The time it takes to compute the intervals depends on the training set size, search parameters (i.e., convergence criterion, number of iterations), the grid size, and the number of worker processes that are used. For the last item, the computations can be parallelized using the future and furrr packages.

To use parallelism, the future::plan() function can be invoked to create a parallel backend. For example, let’s make an initial workflow:

library(tidymodels)
library(probably)
library(future)

tidymodels_prefer()

## Make a fitted workflow from some simulated data:
set.seed(121)
train_dat <- sim_regression(200)
new_dat   <- sim_regression(  5) %>% select(-outcome)

lm_fit <- 
  workflow() %>% 
  add_model(linear_reg()) %>% 
  add_formula(outcome ~ .) %>% 
  fit(data = train_dat)

# Create the object to be used to make prediction intervals
lm_conform <- int_conformal_full(lm_fit, train_dat)

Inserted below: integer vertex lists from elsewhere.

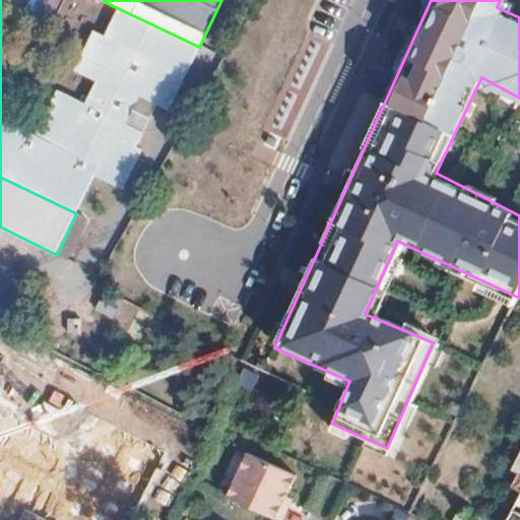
[(199,47),(118,8),(105,36),(92,30),(74,72),(95,83),(85,103),(57,89),(37,137),(0,119),(0,177),(76,213),(95,176),(128,193),(146,150),(137,146),(156,106),(168,111),(199,47)]
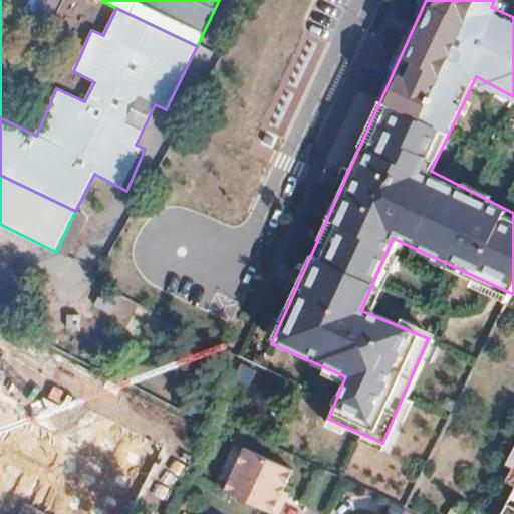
[(103,290),(94,304),(111,313),(119,298),(103,290)]
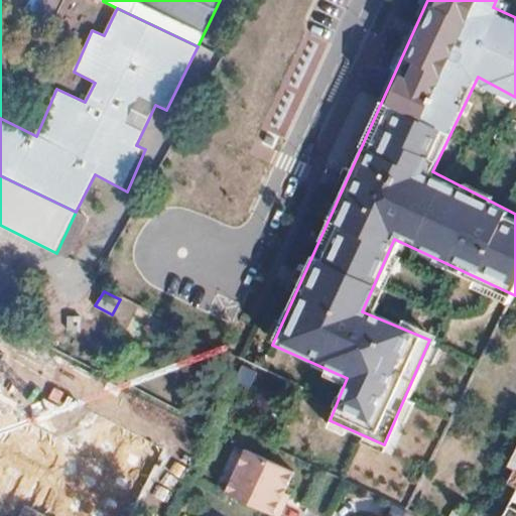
[(225,492),(272,515),(291,473),(245,449),(225,492)]
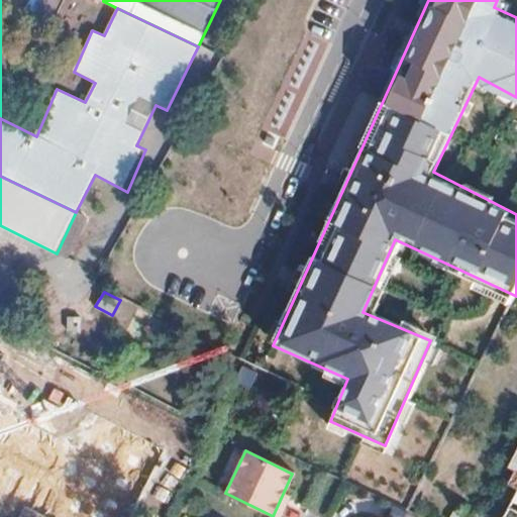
[(516,470),(509,482),(516,486),(516,491),(502,516),(494,516),(489,514),(476,507),(470,516),(516,516),(516,452),(510,467),(516,470)]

We’ll use a "multisession" parallel processing plan to compute the intervals for the five new samples in parallel:

plan("multisession")

# This is run in parallel:
predict(lm_conform, new_dat)

## # A tibble: 5 x 2
##   .pred_lower .pred_upper
##         <dbl>       <dbl>
## 1       -17.9        59.6
## 2       -33.7        51.1
## 3       -30.6        48.2
## 4       -17.3        59.6
## 5       -23.3        55.2

Using simulations, there are slightly sub-linear speed-ups when using parallel processing to compute the row-wise intervals.

In comparison with parametric intervals:

predict(lm_fit, new_dat, type = "pred_int")

## # A tibble: 5 x 2
##   .pred_lower .pred_upper
##         <dbl>       <dbl>
## 1       -19.2        59.1
## 2       -31.8        49.7
## 3       -31.0        47.6
## 4       -17.8        60.1
## 5       -23.6        54.3

References

Jing Lei, Max G'Sell, Alessandro Rinaldo, Ryan J. Tibshirani and Larry Wasserman (2018) Distribution-Free Predictive Inference for Regression, Journal of the American Statistical Association, 113:523, 1094-1111

Murray Aitkin, Modelling Variance Heterogeneity in Normal Regression Using GLIM, Journal of the Royal Statistical Society Series C: Applied Statistics, Volume 36, Issue 3, November 1987, Pages 332–339.